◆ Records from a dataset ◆

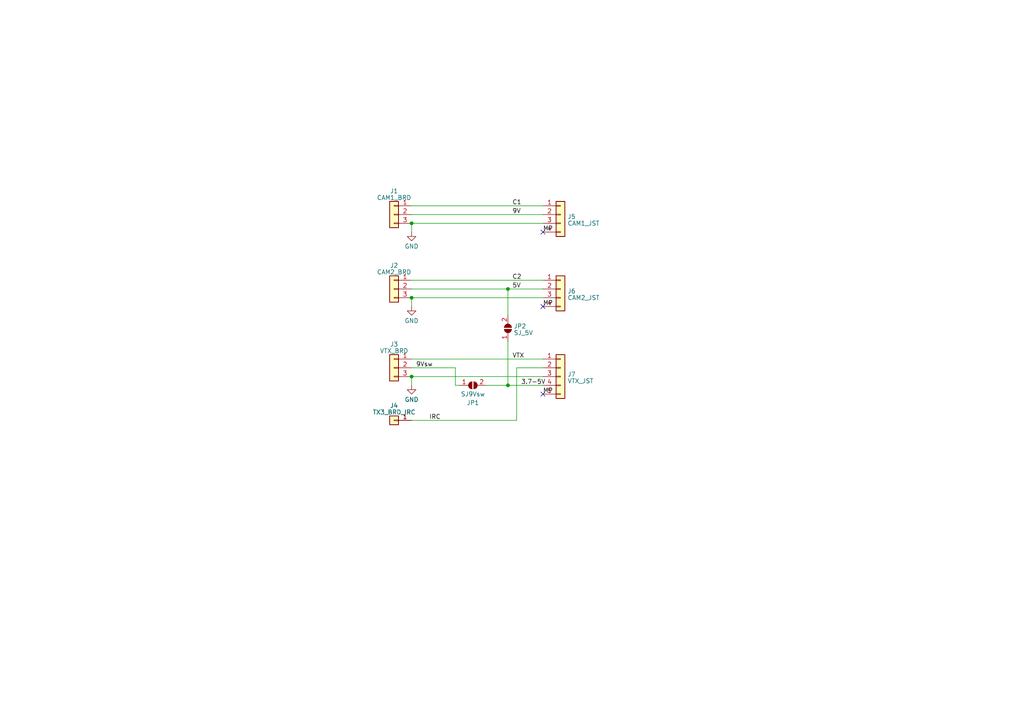
<source format=kicad_sch>
(kicad_sch (version 20230121) (generator eeschema)

  (uuid cfadbecb-008a-4ed4-bd0f-708432519397)

  (paper "A4")

  

  (junction (at 147.32 83.82) (diameter 0) (color 0 0 0 0)
    (uuid 0402cd08-bcc5-454a-b1fc-53cf873a568d)
  )
  (junction (at 119.38 64.77) (diameter 0) (color 0 0 0 0)
    (uuid 0fec78d2-553a-442a-98e7-e725cf012ff5)
  )
  (junction (at 147.32 111.76) (diameter 0) (color 0 0 0 0)
    (uuid 5c885dd2-0b39-4310-ac3a-35f43e5d0fd4)
  )
  (junction (at 119.38 109.22) (diameter 0) (color 0 0 0 0)
    (uuid cadab7b9-96ce-4ec3-8a0d-9dc76053a213)
  )
  (junction (at 119.38 86.36) (diameter 0) (color 0 0 0 0)
    (uuid e0af3d5d-9f6f-4eeb-9845-339952f9f0f1)
  )

  (no_connect (at 157.48 88.9) (uuid 38631272-366a-488c-b34e-c9d6d48a59b1))
  (no_connect (at 157.48 114.3) (uuid 705b2e23-48c4-4cec-b954-4db2b4cf70fd))
  (no_connect (at 157.48 67.31) (uuid b57b5354-e148-45ad-9d52-921c5ae32409))

  (wire (pts (xy 119.38 121.92) (xy 149.86 121.92))
    (stroke (width 0) (type default))
    (uuid 18a0e0df-4f9d-41c4-9845-72c241acf33d)
  )
  (wire (pts (xy 119.38 86.36) (xy 157.48 86.36))
    (stroke (width 0) (type default))
    (uuid 234c8890-626b-454d-984f-88eb5e4e4dc5)
  )
  (wire (pts (xy 119.38 59.69) (xy 157.48 59.69))
    (stroke (width 0) (type default))
    (uuid 26b962ac-501f-4c55-ae72-d73de676e217)
  )
  (wire (pts (xy 119.38 81.28) (xy 157.48 81.28))
    (stroke (width 0) (type default))
    (uuid 28347cdd-6ba1-4964-b9e6-50805f8bd05a)
  )
  (wire (pts (xy 119.38 111.76) (xy 119.38 109.22))
    (stroke (width 0) (type default))
    (uuid 29be3b56-6274-4d28-a94a-bc41db5d4b55)
  )
  (wire (pts (xy 119.38 104.14) (xy 157.48 104.14))
    (stroke (width 0) (type default))
    (uuid 3c76f70a-22a0-4f2f-b747-5d2bd1fc6883)
  )
  (wire (pts (xy 119.38 67.31) (xy 119.38 64.77))
    (stroke (width 0) (type default))
    (uuid 40e8ee9f-9eb4-46d3-9fe3-9c02d7e7aedd)
  )
  (wire (pts (xy 119.38 62.23) (xy 157.48 62.23))
    (stroke (width 0) (type default))
    (uuid 42f381d0-289a-487d-9bc8-18cbbd2a5a3b)
  )
  (wire (pts (xy 119.38 83.82) (xy 147.32 83.82))
    (stroke (width 0) (type default))
    (uuid 54c5ce54-1560-4ff6-afce-e50a07e224da)
  )
  (wire (pts (xy 132.08 106.68) (xy 119.38 106.68))
    (stroke (width 0) (type default))
    (uuid 55fca3ee-e1d7-45ae-b5be-97c2cf776eee)
  )
  (wire (pts (xy 149.86 121.92) (xy 149.86 106.68))
    (stroke (width 0) (type default))
    (uuid 685bdc8d-a311-4d0e-8ec1-2c4c9311ffdf)
  )
  (wire (pts (xy 119.38 64.77) (xy 157.48 64.77))
    (stroke (width 0) (type default))
    (uuid 8d016c50-a781-481b-8348-b518873fd2b9)
  )
  (wire (pts (xy 157.48 111.76) (xy 147.32 111.76))
    (stroke (width 0) (type default))
    (uuid 8d144461-0b0a-4edd-8392-ece9f5568a26)
  )
  (wire (pts (xy 147.32 83.82) (xy 157.48 83.82))
    (stroke (width 0) (type default))
    (uuid 9293084b-6e48-4bf7-b4b0-22f2854f5745)
  )
  (wire (pts (xy 119.38 109.22) (xy 157.48 109.22))
    (stroke (width 0) (type default))
    (uuid 9d245e7f-80a3-4efc-b333-d33520db4f23)
  )
  (wire (pts (xy 147.32 91.44) (xy 147.32 83.82))
    (stroke (width 0) (type default))
    (uuid ad9b41ca-ae27-4999-bcae-9e7e106d5a32)
  )
  (wire (pts (xy 132.08 111.76) (xy 132.08 106.68))
    (stroke (width 0) (type default))
    (uuid ba61243f-99c4-4b69-bacd-4e021dcdcd13)
  )
  (wire (pts (xy 149.86 106.68) (xy 157.48 106.68))
    (stroke (width 0) (type default))
    (uuid c596d79c-c866-4237-bbf1-380ff15820bc)
  )
  (wire (pts (xy 147.32 111.76) (xy 147.32 99.06))
    (stroke (width 0) (type default))
    (uuid c5e85043-d8f3-4641-9909-f161ce72144b)
  )
  (wire (pts (xy 132.08 111.76) (xy 133.35 111.76))
    (stroke (width 0) (type default))
    (uuid ccafbd70-ab7d-4523-a6d6-c359472ec490)
  )
  (wire (pts (xy 140.97 111.76) (xy 147.32 111.76))
    (stroke (width 0) (type default))
    (uuid de604f4b-d91b-4933-be92-444984f3670a)
  )
  (wire (pts (xy 119.38 88.9) (xy 119.38 86.36))
    (stroke (width 0) (type default))
    (uuid e4317a0e-b97b-4e99-ae8f-290354051f23)
  )

  (label "C2" (at 148.59 81.28 0) (fields_autoplaced)
    (effects (font (size 1.27 1.27)) (justify left bottom))
    (uuid 08a305bf-7654-4698-b216-239850b5bff1)
  )
  (label "MP" (at 157.48 114.3 0) (fields_autoplaced)
    (effects (font (size 1.27 1.27)) (justify left bottom))
    (uuid 1c7886bc-ed40-457e-a811-4c6f7b2a1c5e)
  )
  (label "IRC" (at 124.46 121.92 0) (fields_autoplaced)
    (effects (font (size 1.27 1.27)) (justify left bottom))
    (uuid 1e98cb8a-b47f-43d5-bd27-70ad0fe7e01f)
  )
  (label "9Vsw" (at 120.65 106.68 0) (fields_autoplaced)
    (effects (font (size 1.27 1.27)) (justify left bottom))
    (uuid 5ce2c251-beac-442e-8d63-34d8c4038c89)
  )
  (label "MP" (at 157.48 88.9 0) (fields_autoplaced)
    (effects (font (size 1.27 1.27)) (justify left bottom))
    (uuid 6da2d574-1657-482e-8b60-22242bb928a1)
  )
  (label "3.7-5V" (at 151.13 111.76 0) (fields_autoplaced)
    (effects (font (size 1.27 1.27)) (justify left bottom))
    (uuid bc7b4b60-2443-475c-9f7b-d6c2f3d404e3)
  )
  (label "MP" (at 157.48 67.31 0) (fields_autoplaced)
    (effects (font (size 1.27 1.27)) (justify left bottom))
    (uuid bf9333bc-4506-480a-b0ba-106c0c8c343e)
  )
  (label "VTX" (at 148.59 104.14 0) (fields_autoplaced)
    (effects (font (size 1.27 1.27)) (justify left bottom))
    (uuid c9b8dc7d-8cc5-404d-9501-4ad246117ba7)
  )
  (label "5V" (at 148.59 83.82 0) (fields_autoplaced)
    (effects (font (size 1.27 1.27)) (justify left bottom))
    (uuid c9e8a851-0d5b-4217-a990-ef884624d3b9)
  )
  (label "C1" (at 148.59 59.69 0) (fields_autoplaced)
    (effects (font (size 1.27 1.27)) (justify left bottom))
    (uuid d1b084f3-74be-45e6-be5b-d6a8d4a7de2c)
  )
  (label "9V" (at 148.59 62.23 0) (fields_autoplaced)
    (effects (font (size 1.27 1.27)) (justify left bottom))
    (uuid ee07414d-5ce8-4e88-a0ee-95fd55c39d17)
  )

  (symbol (lib_id "power:GND") (at 119.38 67.31 0) (unit 1)
    (in_bom yes) (on_board yes) (dnp no) (fields_autoplaced)
    (uuid 1c74c1d5-953f-4c4c-b3d3-4a00c884a866)
    (property "Reference" "#PWR01" (at 119.38 73.66 0)
      (effects (font (size 1.27 1.27)) hide)
    )
    (property "Value" "GND" (at 119.38 71.4455 0)
      (effects (font (size 1.27 1.27)))
    )
    (property "Footprint" "" (at 119.38 67.31 0)
      (effects (font (size 1.27 1.27)) hide)
    )
    (property "Datasheet" "" (at 119.38 67.31 0)
      (effects (font (size 1.27 1.27)) hide)
    )
    (pin "1" (uuid bdba26fa-7ebd-49b0-ada6-587868126566))
    (instances
      (project "H743_WLITE_RC_GPS_CAM_TLM_Breakout"
        (path "/6c144184-8fa5-483c-bdf3-4f1ed363fa89/2cf23a94-3f2a-41c0-a223-b26adf6b47d8"
          (reference "#PWR01") (unit 1)
        )
      )
      (project "H743_WLITE_Camera_Conn"
        (path "/837dd6d3-fa2e-48d6-8b12-7eeaefc32bdc"
          (reference "#PWR01") (unit 1)
        )
      )
    )
  )

  (symbol (lib_id "Connector_Generic:Conn_01x04") (at 162.56 83.82 0) (unit 1)
    (in_bom yes) (on_board yes) (dnp no) (fields_autoplaced)
    (uuid 2dd8d932-d6fe-4b7e-a4e6-512becb1d517)
    (property "Reference" "J6" (at 164.592 84.4463 0)
      (effects (font (size 1.27 1.27)) (justify left))
    )
    (property "Value" "CAM2_JST" (at 164.592 86.3673 0)
      (effects (font (size 1.27 1.27)) (justify left))
    )
    (property "Footprint" "" (at 162.56 83.82 0)
      (effects (font (size 1.27 1.27)) hide)
    )
    (property "Datasheet" "~" (at 162.56 83.82 0)
      (effects (font (size 1.27 1.27)) hide)
    )
    (pin "1" (uuid 51124718-cc1d-43b3-9def-4f73e5b0d1d9))
    (pin "2" (uuid 8a14d1c0-fb50-4fa6-9c8a-0ced76e88a5f))
    (pin "3" (uuid 4f3dca63-a107-4e83-8cac-b477098f3562))
    (pin "4" (uuid 30adf9b4-5f0b-4854-8b97-0fee43f462e0))
    (instances
      (project "H743_WLITE_RC_GPS_CAM_TLM_Breakout"
        (path "/6c144184-8fa5-483c-bdf3-4f1ed363fa89/2cf23a94-3f2a-41c0-a223-b26adf6b47d8"
          (reference "J6") (unit 1)
        )
      )
      (project "H743_WLITE_Camera_Conn"
        (path "/837dd6d3-fa2e-48d6-8b12-7eeaefc32bdc"
          (reference "J2") (unit 1)
        )
      )
    )
  )

  (symbol (lib_id "Connector_Generic:Conn_01x04") (at 162.56 62.23 0) (unit 1)
    (in_bom yes) (on_board yes) (dnp no) (fields_autoplaced)
    (uuid 4bf4c851-a4cf-4953-bd6a-5dba61e75b9d)
    (property "Reference" "J5" (at 164.592 62.8563 0)
      (effects (font (size 1.27 1.27)) (justify left))
    )
    (property "Value" "CAM1_JST" (at 164.592 64.7773 0)
      (effects (font (size 1.27 1.27)) (justify left))
    )
    (property "Footprint" "" (at 162.56 62.23 0)
      (effects (font (size 1.27 1.27)) hide)
    )
    (property "Datasheet" "~" (at 162.56 62.23 0)
      (effects (font (size 1.27 1.27)) hide)
    )
    (pin "1" (uuid ca266c7a-c0c2-482c-ba08-f41b6759946b))
    (pin "2" (uuid 9b2226cc-8f13-4cd6-8cac-5c023fdbb3e9))
    (pin "3" (uuid 05336bc1-892a-41b2-aef4-e479bd6db078))
    (pin "4" (uuid 27350a68-2a08-4c33-9661-2ee958033269))
    (instances
      (project "H743_WLITE_RC_GPS_CAM_TLM_Breakout"
        (path "/6c144184-8fa5-483c-bdf3-4f1ed363fa89/2cf23a94-3f2a-41c0-a223-b26adf6b47d8"
          (reference "J5") (unit 1)
        )
      )
      (project "H743_WLITE_Camera_Conn"
        (path "/837dd6d3-fa2e-48d6-8b12-7eeaefc32bdc"
          (reference "J1") (unit 1)
        )
      )
    )
  )

  (symbol (lib_id "Connector_Generic:Conn_01x03") (at 114.3 62.23 0) (mirror y) (unit 1)
    (in_bom yes) (on_board yes) (dnp no) (fields_autoplaced)
    (uuid 59357d6f-d40c-4e4c-acb2-dc40b8a86ba2)
    (property "Reference" "J1" (at 114.3 55.4101 0)
      (effects (font (size 1.27 1.27)))
    )
    (property "Value" "CAM1_BRD" (at 114.3 57.3311 0)
      (effects (font (size 1.27 1.27)))
    )
    (property "Footprint" "" (at 114.3 62.23 0)
      (effects (font (size 1.27 1.27)) hide)
    )
    (property "Datasheet" "~" (at 114.3 62.23 0)
      (effects (font (size 1.27 1.27)) hide)
    )
    (pin "1" (uuid 5101da21-e658-49a4-b04c-a3aec633d41c))
    (pin "2" (uuid 0a88cd94-7796-4087-9892-285393b81359))
    (pin "3" (uuid 93cd742a-d578-4ddb-b4c9-5fb9c9ac7963))
    (instances
      (project "H743_WLITE_RC_GPS_CAM_TLM_Breakout"
        (path "/6c144184-8fa5-483c-bdf3-4f1ed363fa89/2cf23a94-3f2a-41c0-a223-b26adf6b47d8"
          (reference "J1") (unit 1)
        )
      )
      (project "H743_WLITE_Camera_Conn"
        (path "/837dd6d3-fa2e-48d6-8b12-7eeaefc32bdc"
          (reference "J3") (unit 1)
        )
      )
    )
  )

  (symbol (lib_id "power:GND") (at 119.38 88.9 0) (unit 1)
    (in_bom yes) (on_board yes) (dnp no) (fields_autoplaced)
    (uuid 5fee7419-9ed2-4a54-9bb9-2bd64e114129)
    (property "Reference" "#PWR02" (at 119.38 95.25 0)
      (effects (font (size 1.27 1.27)) hide)
    )
    (property "Value" "GND" (at 119.38 93.0355 0)
      (effects (font (size 1.27 1.27)))
    )
    (property "Footprint" "" (at 119.38 88.9 0)
      (effects (font (size 1.27 1.27)) hide)
    )
    (property "Datasheet" "" (at 119.38 88.9 0)
      (effects (font (size 1.27 1.27)) hide)
    )
    (pin "1" (uuid 9e958dbd-65ec-4a78-b649-450d8a78b628))
    (instances
      (project "H743_WLITE_RC_GPS_CAM_TLM_Breakout"
        (path "/6c144184-8fa5-483c-bdf3-4f1ed363fa89/2cf23a94-3f2a-41c0-a223-b26adf6b47d8"
          (reference "#PWR02") (unit 1)
        )
      )
      (project "H743_WLITE_Camera_Conn"
        (path "/837dd6d3-fa2e-48d6-8b12-7eeaefc32bdc"
          (reference "#PWR02") (unit 1)
        )
      )
    )
  )

  (symbol (lib_id "power:GND") (at 119.38 111.76 0) (unit 1)
    (in_bom yes) (on_board yes) (dnp no) (fields_autoplaced)
    (uuid 824c61e9-23da-46a1-be99-173fd402364d)
    (property "Reference" "#PWR03" (at 119.38 118.11 0)
      (effects (font (size 1.27 1.27)) hide)
    )
    (property "Value" "GND" (at 119.38 115.8955 0)
      (effects (font (size 1.27 1.27)))
    )
    (property "Footprint" "" (at 119.38 111.76 0)
      (effects (font (size 1.27 1.27)) hide)
    )
    (property "Datasheet" "" (at 119.38 111.76 0)
      (effects (font (size 1.27 1.27)) hide)
    )
    (pin "1" (uuid a7b9d77a-e419-49c2-8a20-f085f0e147e6))
    (instances
      (project "H743_WLITE_RC_GPS_CAM_TLM_Breakout"
        (path "/6c144184-8fa5-483c-bdf3-4f1ed363fa89/2cf23a94-3f2a-41c0-a223-b26adf6b47d8"
          (reference "#PWR03") (unit 1)
        )
      )
      (project "H743_WLITE_Camera_Conn"
        (path "/837dd6d3-fa2e-48d6-8b12-7eeaefc32bdc"
          (reference "#PWR03") (unit 1)
        )
      )
    )
  )

  (symbol (lib_id "Connector_Generic:Conn_01x01") (at 114.3 121.92 180) (unit 1)
    (in_bom yes) (on_board yes) (dnp no) (fields_autoplaced)
    (uuid 968cfda6-8120-4091-bcea-484e3991930e)
    (property "Reference" "J4" (at 114.3 117.6401 0)
      (effects (font (size 1.27 1.27)))
    )
    (property "Value" "TX3_BRD_IRC" (at 114.3 119.5611 0)
      (effects (font (size 1.27 1.27)))
    )
    (property "Footprint" "" (at 114.3 121.92 0)
      (effects (font (size 1.27 1.27)) hide)
    )
    (property "Datasheet" "~" (at 114.3 121.92 0)
      (effects (font (size 1.27 1.27)) hide)
    )
    (pin "1" (uuid 10a0fb7d-fb27-4415-817a-f603117b8151))
    (instances
      (project "H743_WLITE_RC_GPS_CAM_TLM_Breakout"
        (path "/6c144184-8fa5-483c-bdf3-4f1ed363fa89/2cf23a94-3f2a-41c0-a223-b26adf6b47d8"
          (reference "J4") (unit 1)
        )
      )
      (project "H743_WLITE_Camera_Conn"
        (path "/837dd6d3-fa2e-48d6-8b12-7eeaefc32bdc"
          (reference "J7") (unit 1)
        )
      )
    )
  )

  (symbol (lib_id "Connector_Generic:Conn_01x05") (at 162.56 109.22 0) (unit 1)
    (in_bom yes) (on_board yes) (dnp no) (fields_autoplaced)
    (uuid 9bf30086-94bb-46fa-b609-5f1fa8d8ab6b)
    (property "Reference" "J7" (at 164.592 108.5763 0)
      (effects (font (size 1.27 1.27)) (justify left))
    )
    (property "Value" "VTX_JST" (at 164.592 110.4973 0)
      (effects (font (size 1.27 1.27)) (justify left))
    )
    (property "Footprint" "" (at 162.56 109.22 0)
      (effects (font (size 1.27 1.27)) hide)
    )
    (property "Datasheet" "~" (at 162.56 109.22 0)
      (effects (font (size 1.27 1.27)) hide)
    )
    (pin "1" (uuid 6fe02fff-cc98-4b59-be63-3ae85045f41e))
    (pin "2" (uuid 5c183b93-2872-40cb-b50c-f76684dfed31))
    (pin "3" (uuid 17abbc0d-6cdb-400d-9b8e-2f3f1a8b115b))
    (pin "4" (uuid d11b4963-4db0-47d1-94d6-a2632aacd0c2))
    (pin "5" (uuid db805e93-bdcc-412b-85ba-b753a752bd72))
    (instances
      (project "H743_WLITE_RC_GPS_CAM_TLM_Breakout"
        (path "/6c144184-8fa5-483c-bdf3-4f1ed363fa89/2cf23a94-3f2a-41c0-a223-b26adf6b47d8"
          (reference "J7") (unit 1)
        )
      )
      (project "H743_WLITE_Camera_Conn"
        (path "/837dd6d3-fa2e-48d6-8b12-7eeaefc32bdc"
          (reference "J6") (unit 1)
        )
      )
    )
  )

  (symbol (lib_id "Jumper:SolderJumper_2_Open") (at 137.16 111.76 0) (mirror x) (unit 1)
    (in_bom yes) (on_board yes) (dnp no)
    (uuid bf60bc7d-c362-4a10-b008-1d073ad052a0)
    (property "Reference" "JP1" (at 137.16 116.84 0)
      (effects (font (size 1.27 1.27)))
    )
    (property "Value" "SJ9Vsw" (at 137.16 114.3 0)
      (effects (font (size 1.27 1.27)))
    )
    (property "Footprint" "" (at 137.16 111.76 0)
      (effects (font (size 1.27 1.27)) hide)
    )
    (property "Datasheet" "~" (at 137.16 111.76 0)
      (effects (font (size 1.27 1.27)) hide)
    )
    (pin "1" (uuid 7e2ddcb4-ab91-4a14-a108-b2a6ce8a6a3e))
    (pin "2" (uuid f8e661ca-61f1-408d-9b47-d47f309b990a))
    (instances
      (project "H743_WLITE_RC_GPS_CAM_TLM_Breakout"
        (path "/6c144184-8fa5-483c-bdf3-4f1ed363fa89/2cf23a94-3f2a-41c0-a223-b26adf6b47d8"
          (reference "JP1") (unit 1)
        )
      )
      (project "H743_WLITE_Camera_Conn"
        (path "/837dd6d3-fa2e-48d6-8b12-7eeaefc32bdc"
          (reference "JP1") (unit 1)
        )
      )
    )
  )

  (symbol (lib_id "Jumper:SolderJumper_2_Open") (at 147.32 95.25 90) (unit 1)
    (in_bom yes) (on_board yes) (dnp no) (fields_autoplaced)
    (uuid d0f08ec2-b154-4ee1-9a10-f25391dd2e50)
    (property "Reference" "JP2" (at 148.971 94.6063 90)
      (effects (font (size 1.27 1.27)) (justify right))
    )
    (property "Value" "SJ_5V" (at 148.971 96.5273 90)
      (effects (font (size 1.27 1.27)) (justify right))
    )
    (property "Footprint" "" (at 147.32 95.25 0)
      (effects (font (size 1.27 1.27)) hide)
    )
    (property "Datasheet" "~" (at 147.32 95.25 0)
      (effects (font (size 1.27 1.27)) hide)
    )
    (pin "1" (uuid 588512a8-992e-4020-9a23-2a81678354ba))
    (pin "2" (uuid d9b01bc0-0280-4b0e-ba4b-28d796e2ace4))
    (instances
      (project "H743_WLITE_RC_GPS_CAM_TLM_Breakout"
        (path "/6c144184-8fa5-483c-bdf3-4f1ed363fa89/2cf23a94-3f2a-41c0-a223-b26adf6b47d8"
          (reference "JP2") (unit 1)
        )
      )
      (project "H743_WLITE_Camera_Conn"
        (path "/837dd6d3-fa2e-48d6-8b12-7eeaefc32bdc"
          (reference "JP2") (unit 1)
        )
      )
    )
  )

  (symbol (lib_id "Connector_Generic:Conn_01x03") (at 114.3 83.82 0) (mirror y) (unit 1)
    (in_bom yes) (on_board yes) (dnp no) (fields_autoplaced)
    (uuid ed96b40f-76e8-4348-b91f-b25888913d32)
    (property "Reference" "J2" (at 114.3 77.0001 0)
      (effects (font (size 1.27 1.27)))
    )
    (property "Value" "CAM2_BRD" (at 114.3 78.9211 0)
      (effects (font (size 1.27 1.27)))
    )
    (property "Footprint" "" (at 114.3 83.82 0)
      (effects (font (size 1.27 1.27)) hide)
    )
    (property "Datasheet" "~" (at 114.3 83.82 0)
      (effects (font (size 1.27 1.27)) hide)
    )
    (pin "1" (uuid 17c5ea7a-7bbe-4555-932b-c1defe55a4b9))
    (pin "2" (uuid 4804aeda-ebd3-4bb2-804f-f76539c3e467))
    (pin "3" (uuid 4644ead1-1ed8-463e-aa6d-e0072bc85f66))
    (instances
      (project "H743_WLITE_RC_GPS_CAM_TLM_Breakout"
        (path "/6c144184-8fa5-483c-bdf3-4f1ed363fa89/2cf23a94-3f2a-41c0-a223-b26adf6b47d8"
          (reference "J2") (unit 1)
        )
      )
      (project "H743_WLITE_Camera_Conn"
        (path "/837dd6d3-fa2e-48d6-8b12-7eeaefc32bdc"
          (reference "J4") (unit 1)
        )
      )
    )
  )

  (symbol (lib_id "Connector_Generic:Conn_01x03") (at 114.3 106.68 0) (mirror y) (unit 1)
    (in_bom yes) (on_board yes) (dnp no) (fields_autoplaced)
    (uuid f8fedb7d-9ce8-4a7d-8b09-2ad50f0e0db2)
    (property "Reference" "J3" (at 114.3 99.8601 0)
      (effects (font (size 1.27 1.27)))
    )
    (property "Value" "VTX_BRD" (at 114.3 101.7811 0)
      (effects (font (size 1.27 1.27)))
    )
    (property "Footprint" "" (at 114.3 106.68 0)
      (effects (font (size 1.27 1.27)) hide)
    )
    (property "Datasheet" "~" (at 114.3 106.68 0)
      (effects (font (size 1.27 1.27)) hide)
    )
    (pin "1" (uuid 6a591348-f84f-4da0-9430-cc1face799f3))
    (pin "2" (uuid 0ad23b7e-fe7b-4ac6-ac15-12502dfcf72a))
    (pin "3" (uuid d3b76ab0-6c86-467b-b3ac-6449ea02674b))
    (instances
      (project "H743_WLITE_RC_GPS_CAM_TLM_Breakout"
        (path "/6c144184-8fa5-483c-bdf3-4f1ed363fa89/2cf23a94-3f2a-41c0-a223-b26adf6b47d8"
          (reference "J3") (unit 1)
        )
      )
      (project "H743_WLITE_Camera_Conn"
        (path "/837dd6d3-fa2e-48d6-8b12-7eeaefc32bdc"
          (reference "J5") (unit 1)
        )
      )
    )
  )
)

</source>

◆ Prompt ◆
Extract from the data every line where "label" shows up.

◆ The completed task ◆
  (label "C2" (at 148.59 81.28 0) (fields_autoplaced)
  (label "MP" (at 157.48 114.3 0) (fields_autoplaced)
  (label "IRC" (at 124.46 121.92 0) (fields_autoplaced)
  (label "9Vsw" (at 120.65 106.68 0) (fields_autoplaced)
  (label "MP" (at 157.48 88.9 0) (fields_autoplaced)
  (label "3.7-5V" (at 151.13 111.76 0) (fields_autoplaced)
  (label "MP" (at 157.48 67.31 0) (fields_autoplaced)
  (label "VTX" (at 148.59 104.14 0) (fields_autoplaced)
  (label "5V" (at 148.59 83.82 0) (fields_autoplaced)
  (label "C1" (at 148.59 59.69 0) (fields_autoplaced)
  (label "9V" (at 148.59 62.23 0) (fields_autoplaced)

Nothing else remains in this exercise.